The key to success? It appears that machines learn a lot about language just by playing billions of fill-in-the-blank games that are reminiscent of “Mad Libs.” In order to get better at predicting the missing words, the systems gradually create their own models about how words relate to each other.
“As these models get bigger and more flexible, it turns out that they actually self-organize to discover and learn the structure of human language,” says Christopher Manning, the Thomas M. Siebel Professor in Machine Learning and professor of linguistics and of computer science at Stanford, and an associate director of Stanford’s Institute for Human-Centered Artificial Intelligence (HAI). “It’s similar to what a human child does.”
Learning Sentence Structure
The first study reports on experiments by three Stanford PhD students in computer science – Kevin Clark, John Hewitt and Urvashi Khandelwal – who worked with Manning and with Omer Levy, a researcher at Facebook Artificial Intelligence Research.
The researchers began by using a state-of-the-art language processing model developed by Google that’s nicknamed BERT (short for “Bidirectional Encoder Representations from Transformers”). BERT uses a Mad Libs approach to train itself, but researchers had assumed that the model was simply making associations between nearby words. A sentence that mentions “hoops” and “jump shot,” for example, would prompt the model to search for words tied to basketball.
However, the Stanford team found that the system was doing something more profound: It was learning sentence structure in order to identify nouns and verbs as well as subjects, objects and predicates. That in turn improved its ability to untangle the true meaning of sentences that might otherwise be confusing.
“If it can work out the subject or object of a blanked-out verb, that will help it to predict the verb better than simply knowing the words that appear nearby,” Manning says. “If it knows that ‘she’ refers to Lady Gaga, for example, it will have more of an idea of what ‘she’ is likely doing.”

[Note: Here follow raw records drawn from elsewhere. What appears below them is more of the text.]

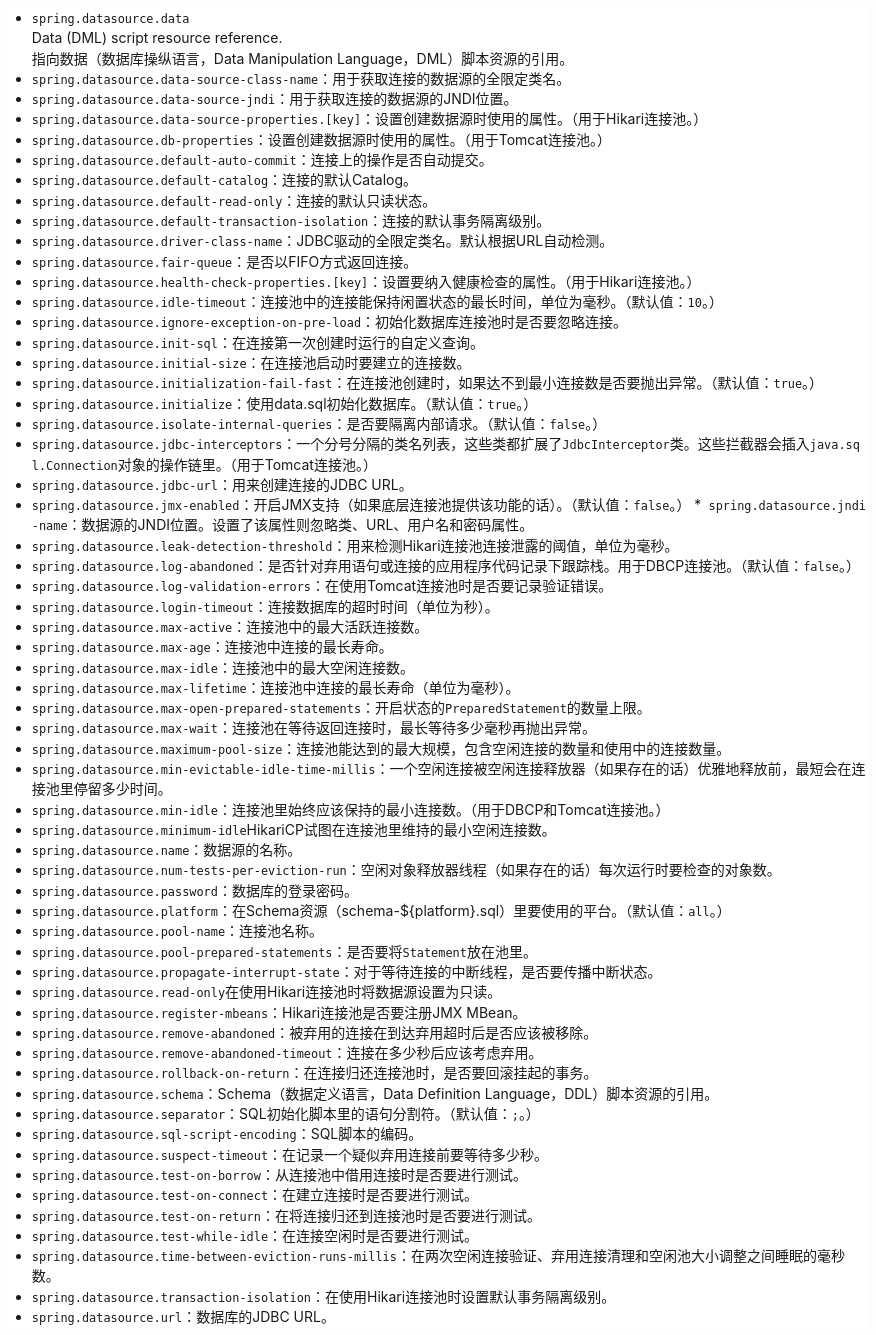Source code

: * `spring.datasource.data`  
Data (DML) script resource reference.  
指向数据（数据库操纵语言，Data Manipulation Language，DML）脚本资源的引用。
* `spring.datasource.data-source-class-name`：用于获取连接的数据源的全限定类名。
* `spring.datasource.data-source-jndi`：用于获取连接的数据源的JNDI位置。
* `spring.datasource.data-source-properties.[key]`：设置创建数据源时使用的属性。（用于Hikari连接池。）
* `spring.datasource.db-properties`：设置创建数据源时使用的属性。（用于Tomcat连接池。）
* `spring.datasource.default-auto-commit`：连接上的操作是否自动提交。
* `spring.datasource.default-catalog`：连接的默认Catalog。
* `spring.datasource.default-read-only`：连接的默认只读状态。
* `spring.datasource.default-transaction-isolation`：连接的默认事务隔离级别。
* `spring.datasource.driver-class-name`：JDBC驱动的全限定类名。默认根据URL自动检测。
* `spring.datasource.fair-queue`：是否以FIFO方式返回连接。
* `spring.datasource.health-check-properties.[key]`：设置要纳入健康检查的属性。（用于Hikari连接池。）
* `spring.datasource.idle-timeout`：连接池中的连接能保持闲置状态的最长时间，单位为毫秒。（默认值：`10`。）
* `spring.datasource.ignore-exception-on-pre-load`：初始化数据库连接池时是否要忽略连接。
* `spring.datasource.init-sql`：在连接第一次创建时运行的自定义查询。
* `spring.datasource.initial-size`：在连接池启动时要建立的连接数。
* `spring.datasource.initialization-fail-fast`：在连接池创建时，如果达不到最小连接数是否要抛出异常。（默认值：`true`。）
* `spring.datasource.initialize`：使用data.sql初始化数据库。（默认值：`true`。）
* `spring.datasource.isolate-internal-queries`：是否要隔离内部请求。（默认值：`false`。）
* `spring.datasource.jdbc-interceptors`：一个分号分隔的类名列表，这些类都扩展了`JdbcInterceptor`类。这些拦截器会插入`java.sql.Connection`对象的操作链里。（用于Tomcat连接池。）
* `spring.datasource.jdbc-url`：用来创建连接的JDBC URL。
* `spring.datasource.jmx-enabled`：开启JMX支持（如果底层连接池提供该功能的话）。（默认值：`false`。）
*` spring.datasource.jndi-name`：数据源的JNDI位置。设置了该属性则忽略类、URL、用户名和密码属性。
* `spring.datasource.leak-detection-threshold`：用来检测Hikari连接池连接泄露的阈值，单位为毫秒。
* `spring.datasource.log-abandoned`：是否针对弃用语句或连接的应用程序代码记录下跟踪栈。用于DBCP连接池。（默认值：`false`。）
* `spring.datasource.log-validation-errors`：在使用Tomcat连接池时是否要记录验证错误。
* `spring.datasource.login-timeout`：连接数据库的超时时间（单位为秒）。
* `spring.datasource.max-active`：连接池中的最大活跃连接数。
* `spring.datasource.max-age`：连接池中连接的最长寿命。
* `spring.datasource.max-idle`：连接池中的最大空闲连接数。
* `spring.datasource.max-lifetime`：连接池中连接的最长寿命（单位为毫秒）。
* `spring.datasource.max-open-prepared-statements`：开启状态的`PreparedStatement`的数量上限。
* `spring.datasource.max-wait`：连接池在等待返回连接时，最长等待多少毫秒再抛出异常。
* `spring.datasource.maximum-pool-size`：连接池能达到的最大规模，包含空闲连接的数量和使用中的连接数量。
* `spring.datasource.min-evictable-idle-time-millis`：一个空闲连接被空闲连接释放器（如果存在的话）优雅地释放前，最短会在连接池里停留多少时间。
* `spring.datasource.min-idle`：连接池里始终应该保持的最小连接数。（用于DBCP和Tomcat连接池。）
* `spring.datasource.minimum-idle`HikariCP试图在连接池里维持的最小空闲连接数。
* `spring.datasource.name`：数据源的名称。
* `spring.datasource.num-tests-per-eviction-run`：空闲对象释放器线程（如果存在的话）每次运行时要检查的对象数。
* `spring.datasource.password`：数据库的登录密码。
* `spring.datasource.platform`：在Schema资源（schema-${platform}.sql）里要使用的平台。（默认值：`all`。）
* `spring.datasource.pool-name`：连接池名称。
* `spring.datasource.pool-prepared-statements`：是否要将`Statement`放在池里。
* `spring.datasource.propagate-interrupt-state`：对于等待连接的中断线程，是否要传播中断状态。
* `spring.datasource.read-only`在使用Hikari连接池时将数据源设置为只读。
* `spring.datasource.register-mbeans`：Hikari连接池是否要注册JMX MBean。
* `spring.datasource.remove-abandoned`：被弃用的连接在到达弃用超时后是否应该被移除。
* `spring.datasource.remove-abandoned-timeout`：连接在多少秒后应该考虑弃用。
* `spring.datasource.rollback-on-return`：在连接归还连接池时，是否要回滚挂起的事务。
* `spring.datasource.schema`：Schema（数据定义语言，Data Definition Language，DDL）脚本资源的引用。
* `spring.datasource.separator`：SQL初始化脚本里的语句分割符。（默认值：`;`。）
* `spring.datasource.sql-script-encoding`：SQL脚本的编码。
* `spring.datasource.suspect-timeout`：在记录一个疑似弃用连接前要等待多少秒。
* `spring.datasource.test-on-borrow`：从连接池中借用连接时是否要进行测试。
* `spring.datasource.test-on-connect`：在建立连接时是否要进行测试。
* `spring.datasource.test-on-return`：在将连接归还到连接池时是否要进行测试。
* `spring.datasource.test-while-idle`：在连接空闲时是否要进行测试。
* `spring.datasource.time-between-eviction-runs-millis`：在两次空闲连接验证、弃用连接清理和空闲池大小调整之间睡眠的毫秒数。
* `spring.datasource.transaction-isolation`：在使用Hikari连接池时设置默认事务隔离级别。
* `spring.datasource.url`：数据库的JDBC URL。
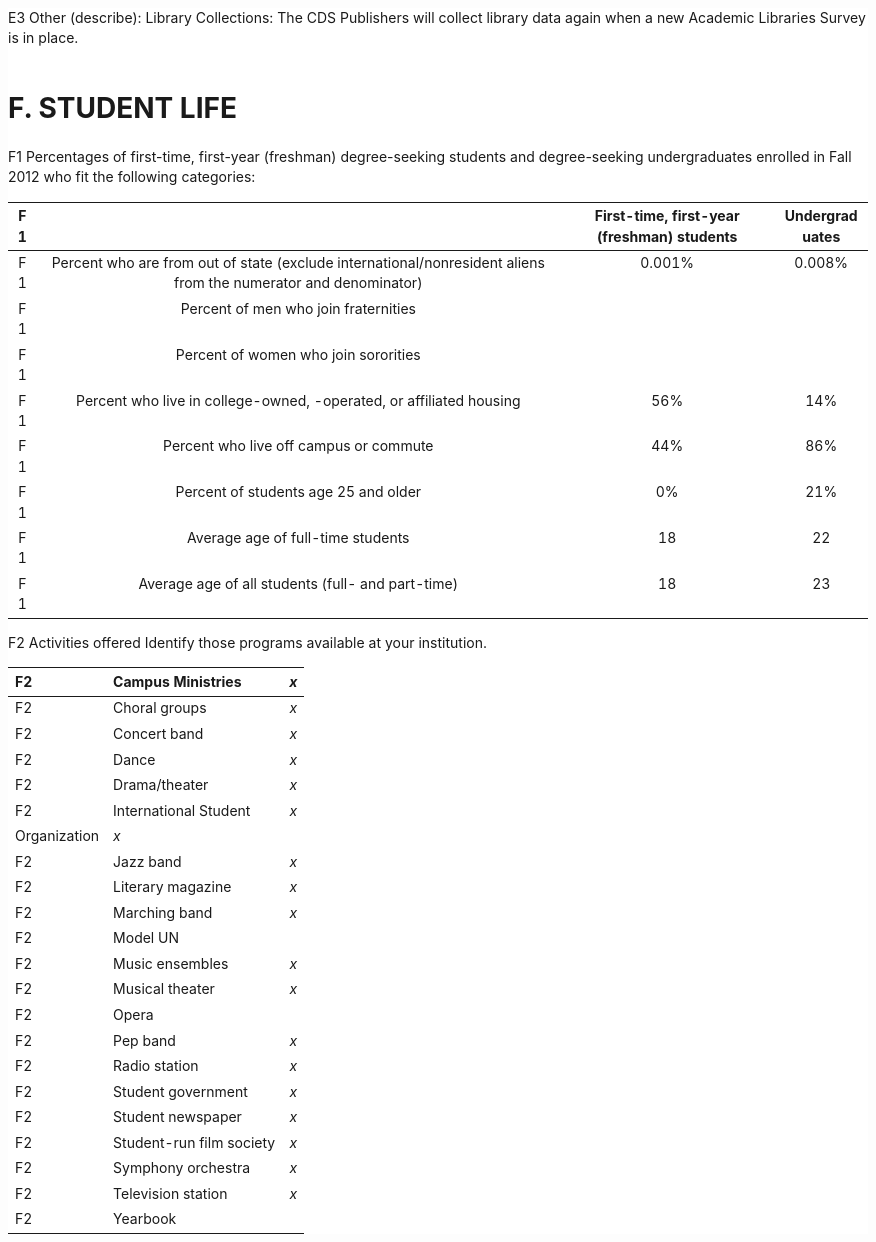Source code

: E3 Other (describe):
Library Collections: The CDS Publishers will collect library data again when a new Academic Libraries Survey is in place.
# F. STUDENT LIFE 

F1 Percentages of first-time, first-year (freshman) degree-seeking students and degree-seeking undergraduates enrolled in Fall 2012 who fit the following categories:

| F1 |  | First-time, first-year (freshman) students | Undergraduates |
| :--: | :--: | :--: | :--: |
| F1 | Percent who are from out of state (exclude international/nonresident aliens from the numerator and denominator) | $0.001 \%$ | $0.008 \%$ |
| F1 | Percent of men who join fraternities |  |  |
| F1 | Percent of women who join sororities |  |  |
| F1 | Percent who live in college-owned, -operated, or affiliated housing | $56 \%$ | $14 \%$ |
| F1 | Percent who live off campus or commute | $44 \%$ | $86 \%$ |
| F1 | Percent of students age 25 and older | $0 \%$ | $21 \%$ |
| F1 | Average age of full-time students | 18 | 22 |
| F1 | Average age of all students (full- and part-time) | 18 | 23 |

F2 Activities offered Identify those programs available at your institution.

| F2 | Campus Ministries | $x$ |
| :-- | :-- | :--: |
| F2 | Choral groups | $x$ |
| F2 | Concert band | $x$ |
| F2 | Dance | $x$ |
| F2 | Drama/theater | $x$ |
| F2 | International Student | $x$ |
| Organization | $x$ |  |
| F2 | Jazz band | $x$ |
| F2 | Literary magazine | $x$ |
| F2 | Marching band | $x$ |
| F2 | Model UN |  |
| F2 | Music ensembles | $x$ |
| F2 | Musical theater | $x$ |
| F2 | Opera |  |
| F2 | Pep band | $x$ |
| F2 | Radio station | $x$ |
| F2 | Student government | $x$ |
| F2 | Student newspaper | $x$ |
| F2 | Student-run film society | $x$ |
| F2 | Symphony orchestra | $x$ |
| F2 | Television station | $x$ |
| F2 | Yearbook |  |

That’s very useful. Take this sentence about promotional literature for mutual funds: “It goes on to plug a few diversified Fidelity funds by name.”
The system recognized that “plug” was a verb, even though that word is usually a noun, and that “funds” was a noun and the object of the verb – even though “funds” might look like a verb. Not only that, the system didn’t get distracted by the string of descriptive words – “a few diversified Fidelity” -- between “plug” and “funds.”
The system also became good at identifying words that referred to each other. In a passage about meetings between Israelis and Palestinians, the system recognized that the “talks” mentioned in one sentence were the same as “negotiations” in the next sentence. Here, too, the system didn’t mistakenly decide that “talks” was a verb.
“In a sense, it’s nothing short of miraculous,” Manning says. “All we’re doing is having these very large neural networks run these Mad Libs tasks, but that’s sufficient to cause them to start learning grammatical structures.”
Discovering Universal Language Principles
In a separate paper based largely on work by Stanford student Ethan Chi, Manning and his colleagues found evidence that BERT teaches itself universal principles that apply in languages as different as English, French and Chinese. At the same time, the system learned differences: In English, an adjective usually goes in front of the noun it’s modifying, but in French and many other languages it goes after the noun.
The bottom line is that identifying cross-language patterns should make it easier for a system that learns one language to learn more of them – even if they seem to have little in common.
“This common grammatical representation across languages suggests that multilingual models trained on 10 languages should be able to learn an eleventh or a twelfth language much more easily,” Manning says. “Indeed, this is exactly what we are starting to find.”